- _DATA SECTION_:
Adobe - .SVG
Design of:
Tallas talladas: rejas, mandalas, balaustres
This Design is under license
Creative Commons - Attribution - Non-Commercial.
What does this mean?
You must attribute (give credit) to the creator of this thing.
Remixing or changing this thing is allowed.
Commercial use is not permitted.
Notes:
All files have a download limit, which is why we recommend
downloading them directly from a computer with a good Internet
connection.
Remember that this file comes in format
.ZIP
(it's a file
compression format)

==

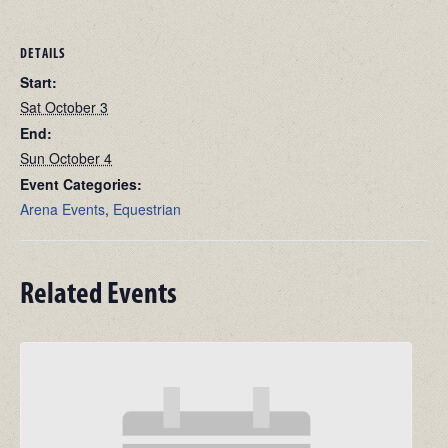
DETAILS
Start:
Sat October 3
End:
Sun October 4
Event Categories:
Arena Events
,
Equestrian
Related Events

* * *

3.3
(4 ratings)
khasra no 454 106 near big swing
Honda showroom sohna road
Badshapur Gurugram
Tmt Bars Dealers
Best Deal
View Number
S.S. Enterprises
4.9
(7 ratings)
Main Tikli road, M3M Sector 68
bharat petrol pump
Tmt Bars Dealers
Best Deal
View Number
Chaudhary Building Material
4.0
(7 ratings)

- _WHAT TO WORK ON_: Copy all lines of the records that have the string "road" in them.

- _RESULT OF THIS TASK_:
Honda showroom sohna road
Main Tikli road, M3M Sector 68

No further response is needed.